**Provided records:**
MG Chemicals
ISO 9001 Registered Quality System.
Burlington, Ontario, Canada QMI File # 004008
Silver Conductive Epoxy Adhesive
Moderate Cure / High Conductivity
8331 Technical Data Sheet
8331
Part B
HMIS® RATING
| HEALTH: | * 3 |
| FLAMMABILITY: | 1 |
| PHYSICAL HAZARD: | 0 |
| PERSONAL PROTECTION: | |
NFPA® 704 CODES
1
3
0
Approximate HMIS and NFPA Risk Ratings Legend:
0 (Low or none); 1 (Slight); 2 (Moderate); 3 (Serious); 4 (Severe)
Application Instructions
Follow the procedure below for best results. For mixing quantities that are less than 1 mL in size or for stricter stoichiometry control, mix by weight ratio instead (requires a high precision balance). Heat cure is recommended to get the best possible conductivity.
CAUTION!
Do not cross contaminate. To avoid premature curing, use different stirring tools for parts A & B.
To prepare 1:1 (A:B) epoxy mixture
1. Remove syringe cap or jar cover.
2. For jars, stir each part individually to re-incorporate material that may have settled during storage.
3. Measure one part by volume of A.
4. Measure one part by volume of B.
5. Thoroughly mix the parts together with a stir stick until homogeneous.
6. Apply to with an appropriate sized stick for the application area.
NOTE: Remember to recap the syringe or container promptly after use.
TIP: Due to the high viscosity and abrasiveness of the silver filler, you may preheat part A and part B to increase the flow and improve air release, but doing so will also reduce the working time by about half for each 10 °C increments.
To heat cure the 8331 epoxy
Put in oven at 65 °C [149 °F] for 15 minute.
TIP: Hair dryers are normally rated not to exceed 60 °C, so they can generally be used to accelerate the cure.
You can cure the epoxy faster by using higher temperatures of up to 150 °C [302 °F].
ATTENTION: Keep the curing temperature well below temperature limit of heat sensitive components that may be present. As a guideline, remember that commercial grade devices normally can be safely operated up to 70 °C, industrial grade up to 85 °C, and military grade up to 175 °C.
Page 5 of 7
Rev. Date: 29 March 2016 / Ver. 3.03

**What to produce:**
Repeat the data exactly, with every line included.

**Reply to the task:**
MG Chemicals
ISO 9001 Registered Quality System.
Burlington, Ontario, Canada QMI File # 004008
Silver Conductive Epoxy Adhesive
Moderate Cure / High Conductivity
8331 Technical Data Sheet
8331
Part B
HMIS® RATING
| HEALTH: | * 3 |
| FLAMMABILITY: | 1 |
| PHYSICAL HAZARD: | 0 |
| PERSONAL PROTECTION: | |
NFPA® 704 CODES
1
3
0
Approximate HMIS and NFPA Risk Ratings Legend:
0 (Low or none); 1 (Slight); 2 (Moderate); 3 (Serious); 4 (Severe)
Application Instructions
Follow the procedure below for best results. For mixing quantities that are less than 1 mL in size or for stricter stoichiometry control, mix by weight ratio instead (requires a high precision balance). Heat cure is recommended to get the best possible conductivity.
CAUTION!
Do not cross contaminate. To avoid premature curing, use different stirring tools for parts A & B.
To prepare 1:1 (A:B) epoxy mixture
1. Remove syringe cap or jar cover.
2. For jars, stir each part individually to re-incorporate material that may have settled during storage.
3. Measure one part by volume of A.
4. Measure one part by volume of B.
5. Thoroughly mix the parts together with a stir stick until homogeneous.
6. Apply to with an appropriate sized stick for the application area.
NOTE: Remember to recap the syringe or container promptly after use.
TIP: Due to the high viscosity and abrasiveness of the silver filler, you may preheat part A and part B to increase the flow and improve air release, but doing so will also reduce the working time by about half for each 10 °C increments.
To heat cure the 8331 epoxy
Put in oven at 65 °C [149 °F] for 15 minute.
TIP: Hair dryers are normally rated not to exceed 60 °C, so they can generally be used to accelerate the cure.
You can cure the epoxy faster by using higher temperatures of up to 150 °C [302 °F].
ATTENTION: Keep the curing temperature well below temperature limit of heat sensitive components that may be present. As a guideline, remember that commercial grade devices normally can be safely operated up to 70 °C, industrial grade up to 85 °C, and military grade up to 175 °C.
Page 5 of 7
Rev. Date: 29 March 2016 / Ver. 3.03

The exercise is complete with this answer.